What you will do: Rewrite the rows below, substituting "enclosing rectangle" for every occurrence of "bounding box" and leaving everything else unchanged.

· · · · ·

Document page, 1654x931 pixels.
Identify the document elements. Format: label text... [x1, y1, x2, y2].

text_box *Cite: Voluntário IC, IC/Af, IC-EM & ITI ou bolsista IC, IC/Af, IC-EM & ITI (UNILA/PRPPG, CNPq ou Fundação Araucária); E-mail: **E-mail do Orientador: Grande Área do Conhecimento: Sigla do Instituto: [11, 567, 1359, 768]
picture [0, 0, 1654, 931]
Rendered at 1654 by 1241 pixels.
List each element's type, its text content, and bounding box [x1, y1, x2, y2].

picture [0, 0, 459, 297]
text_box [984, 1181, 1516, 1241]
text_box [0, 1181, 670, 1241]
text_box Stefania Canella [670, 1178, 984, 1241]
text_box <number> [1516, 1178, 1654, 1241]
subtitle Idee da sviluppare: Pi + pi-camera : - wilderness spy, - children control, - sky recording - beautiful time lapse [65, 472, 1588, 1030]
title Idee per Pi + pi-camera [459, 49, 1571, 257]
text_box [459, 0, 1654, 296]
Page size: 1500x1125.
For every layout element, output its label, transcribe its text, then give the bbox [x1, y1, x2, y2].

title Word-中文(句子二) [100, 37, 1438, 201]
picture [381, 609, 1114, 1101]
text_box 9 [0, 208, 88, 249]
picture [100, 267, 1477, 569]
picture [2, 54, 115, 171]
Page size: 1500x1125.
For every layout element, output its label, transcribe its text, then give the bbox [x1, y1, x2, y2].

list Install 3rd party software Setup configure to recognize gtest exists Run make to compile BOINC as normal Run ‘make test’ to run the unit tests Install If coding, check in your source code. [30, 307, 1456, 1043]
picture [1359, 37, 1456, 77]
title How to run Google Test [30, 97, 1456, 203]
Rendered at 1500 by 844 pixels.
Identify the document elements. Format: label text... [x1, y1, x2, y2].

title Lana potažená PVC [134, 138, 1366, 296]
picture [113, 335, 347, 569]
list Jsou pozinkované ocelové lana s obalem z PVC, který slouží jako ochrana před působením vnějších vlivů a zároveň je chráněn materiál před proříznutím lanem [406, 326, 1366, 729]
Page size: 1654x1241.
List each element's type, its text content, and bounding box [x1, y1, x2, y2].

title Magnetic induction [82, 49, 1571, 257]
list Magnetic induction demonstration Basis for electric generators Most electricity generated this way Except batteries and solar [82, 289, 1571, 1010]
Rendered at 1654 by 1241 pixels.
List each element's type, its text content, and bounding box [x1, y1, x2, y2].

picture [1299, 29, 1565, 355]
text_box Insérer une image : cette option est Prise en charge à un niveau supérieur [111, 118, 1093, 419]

· · · · ·

Problem solution:
Document page, 1654x931 pixels.
Identify the document elements. Format: label text... [x1, y1, x2, y2].

text_box *Cite: Voluntário IC, IC/Af, IC-EM & ITI ou bolsista IC, IC/Af, IC-EM & ITI (UNILA/PRPPG, CNPq ou Fundação Araucária); E-mail: **E-mail do Orientador: Grande Área do Conhecimento: Sigla do Instituto: [11, 567, 1359, 768]
picture [0, 0, 1654, 931]
Rendered at 1654 by 1241 pixels.
List each element's type, its text content, and enclosing rectangle [x1, y1, x2, y2].

picture [0, 0, 459, 297]
text_box [984, 1181, 1516, 1241]
text_box [0, 1181, 670, 1241]
text_box Stefania Canella [670, 1178, 984, 1241]
text_box <number> [1516, 1178, 1654, 1241]
subtitle Idee da sviluppare: Pi + pi-camera : - wilderness spy, - children control, - sky recording - beautiful time lapse [65, 472, 1588, 1030]
title Idee per Pi + pi-camera [459, 49, 1571, 257]
text_box [459, 0, 1654, 296]
Page size: 1500x1125.
For every layout element, output its label, transcribe its text, then give the bbox [x1, y1, x2, y2].

title Word-中文(句子二) [100, 37, 1438, 201]
picture [381, 609, 1114, 1101]
text_box 9 [0, 208, 88, 249]
picture [100, 267, 1477, 569]
picture [2, 54, 115, 171]
Page size: 1500x1125.
For every layout element, output its label, transcribe its text, then give the bbox [x1, y1, x2, y2].

list Install 3rd party software Setup configure to recognize gtest exists Run make to compile BOINC as normal Run ‘make test’ to run the unit tests Install If coding, check in your source code. [30, 307, 1456, 1043]
picture [1359, 37, 1456, 77]
title How to run Google Test [30, 97, 1456, 203]
Rendered at 1500 by 844 pixels.
Identify the document elements. Format: label text... [x1, y1, x2, y2].

title Lana potažená PVC [134, 138, 1366, 296]
picture [113, 335, 347, 569]
list Jsou pozinkované ocelové lana s obalem z PVC, který slouží jako ochrana před působením vnějších vlivů a zároveň je chráněn materiál před proříznutím lanem [406, 326, 1366, 729]
Page size: 1654x1241.
List each element's type, its text content, and enclosing rectangle [x1, y1, x2, y2].

title Magnetic induction [82, 49, 1571, 257]
list Magnetic induction demonstration Basis for electric generators Most electricity generated this way Except batteries and solar [82, 289, 1571, 1010]
Rendered at 1654 by 1241 pixels.
List each element's type, its text content, and enclosing rectangle [x1, y1, x2, y2].

picture [1299, 29, 1565, 355]
text_box Insérer une image : cette option est Prise en charge à un niveau supérieur [111, 118, 1093, 419]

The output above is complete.